Dije que sí con la cabeza, pero por dentro ya estaba armando mi estrategia para que mi flamante terapeuta me declarara retrasada o imposible. Al final es lo mejor que te puede pasar, que los demás crean que sos lenta mentalmente, que no hay nada en tu cabecita hueca. Tengo que reconocer que el tipo parecía listo, eso iba a complicar mi trama, y además tenía a mi progenitora al lado como una leona a punto de morderme. Bueno, la lucha nunca es fácil, pero lo intentaría. No me iba a pasar todas las semanas viniendo a ver a mi pelado psicólogo.
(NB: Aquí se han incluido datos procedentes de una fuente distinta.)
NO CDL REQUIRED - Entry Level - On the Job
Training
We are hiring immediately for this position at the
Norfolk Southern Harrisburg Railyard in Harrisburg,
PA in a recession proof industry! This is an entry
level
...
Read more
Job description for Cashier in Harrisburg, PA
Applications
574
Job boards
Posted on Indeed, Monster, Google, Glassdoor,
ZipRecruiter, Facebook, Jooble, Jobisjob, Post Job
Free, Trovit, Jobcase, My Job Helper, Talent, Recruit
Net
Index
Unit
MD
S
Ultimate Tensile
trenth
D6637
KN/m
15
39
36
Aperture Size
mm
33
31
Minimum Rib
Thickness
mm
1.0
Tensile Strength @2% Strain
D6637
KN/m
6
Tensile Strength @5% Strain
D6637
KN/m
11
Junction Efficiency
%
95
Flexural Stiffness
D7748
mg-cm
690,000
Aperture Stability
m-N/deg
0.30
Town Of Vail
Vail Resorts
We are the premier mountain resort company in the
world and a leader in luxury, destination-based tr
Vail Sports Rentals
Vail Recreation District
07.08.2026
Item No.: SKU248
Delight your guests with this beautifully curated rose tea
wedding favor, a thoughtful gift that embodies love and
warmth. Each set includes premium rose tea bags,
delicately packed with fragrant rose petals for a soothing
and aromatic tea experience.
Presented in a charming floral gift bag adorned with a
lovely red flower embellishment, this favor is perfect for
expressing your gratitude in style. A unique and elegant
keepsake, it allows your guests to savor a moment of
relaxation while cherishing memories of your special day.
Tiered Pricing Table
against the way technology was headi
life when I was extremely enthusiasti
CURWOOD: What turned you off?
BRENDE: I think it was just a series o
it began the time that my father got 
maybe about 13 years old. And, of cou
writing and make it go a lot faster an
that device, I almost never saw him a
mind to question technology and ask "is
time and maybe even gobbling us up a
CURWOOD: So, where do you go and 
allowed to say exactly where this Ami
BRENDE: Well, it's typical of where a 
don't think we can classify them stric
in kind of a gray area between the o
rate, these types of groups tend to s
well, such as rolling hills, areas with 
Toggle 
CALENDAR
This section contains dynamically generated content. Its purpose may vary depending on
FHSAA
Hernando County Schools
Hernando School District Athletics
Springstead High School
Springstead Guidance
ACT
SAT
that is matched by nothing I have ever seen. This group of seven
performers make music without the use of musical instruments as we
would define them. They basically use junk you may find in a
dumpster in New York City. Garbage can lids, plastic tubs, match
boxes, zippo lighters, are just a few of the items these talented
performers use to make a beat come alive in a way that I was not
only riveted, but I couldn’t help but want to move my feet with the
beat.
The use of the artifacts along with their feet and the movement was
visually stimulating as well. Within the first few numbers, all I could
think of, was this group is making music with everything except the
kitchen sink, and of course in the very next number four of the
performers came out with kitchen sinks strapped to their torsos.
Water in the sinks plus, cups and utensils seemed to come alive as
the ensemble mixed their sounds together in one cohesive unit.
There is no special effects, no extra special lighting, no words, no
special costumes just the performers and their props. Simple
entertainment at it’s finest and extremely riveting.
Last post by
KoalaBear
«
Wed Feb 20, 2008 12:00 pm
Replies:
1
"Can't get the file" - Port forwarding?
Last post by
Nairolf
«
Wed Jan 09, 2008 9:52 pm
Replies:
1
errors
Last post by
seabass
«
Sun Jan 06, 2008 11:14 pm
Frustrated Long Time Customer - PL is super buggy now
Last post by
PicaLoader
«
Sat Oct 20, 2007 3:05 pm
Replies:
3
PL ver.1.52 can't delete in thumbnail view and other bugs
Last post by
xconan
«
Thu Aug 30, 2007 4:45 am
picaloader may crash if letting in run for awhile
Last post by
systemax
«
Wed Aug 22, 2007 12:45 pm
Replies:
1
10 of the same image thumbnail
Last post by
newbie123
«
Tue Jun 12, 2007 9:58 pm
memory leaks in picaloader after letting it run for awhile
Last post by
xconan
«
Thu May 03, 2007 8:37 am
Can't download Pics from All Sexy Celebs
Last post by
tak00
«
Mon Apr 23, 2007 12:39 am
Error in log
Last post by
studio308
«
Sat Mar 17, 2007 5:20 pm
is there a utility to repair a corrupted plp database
  —Bueno, vamos a ver, decime qué ves acá  —dijo mostrándome la imagen de un oso.

  —Un coche —contesté yo muy tranquila.

Sentí el rechinar de los dientes de mi mami, y pude imaginar cómo apretaba las mandíbulas, mientras con una sonrisa dulce seguía mirando al pelado.

  —¿Y en esta otra? —Dijo mientras desplegaba un avión delante de mis ojos.

  —Esto es una oveja —a esa altura el rechinar se había transformado en un murmullo que mi estrenado doctor sin pelo atajó como si de un gol se tratara.

  —Tranquila, tranquila, esto no es un examen del cole, si ella ve ovejas y coches vamos a aceptarlo, con calma.

  —Si es que lo hace a propósito, doctor; miente, inventa, es un diablo.

  —Es una nena creativa. Vamos a ver qué podemos hacer con la creatividad desbordante, pero siempre desde la calma y el cariño.

Debo decir que me corrió un escalofrío; el pelado me estaba jodiendo la jugada. ¿Creatividad y cariño? ¿Qué había desayunado, un litro de suavizante para la ropa? Ah, no, tenía que mover bien mis fichas. Y así fue, porque lo último que me propuso fue que hiciera un dibujo de mi mascota preferida.

Ya lo saben, ¿verdad? Dibujé a Muma, decapitada y sangrante.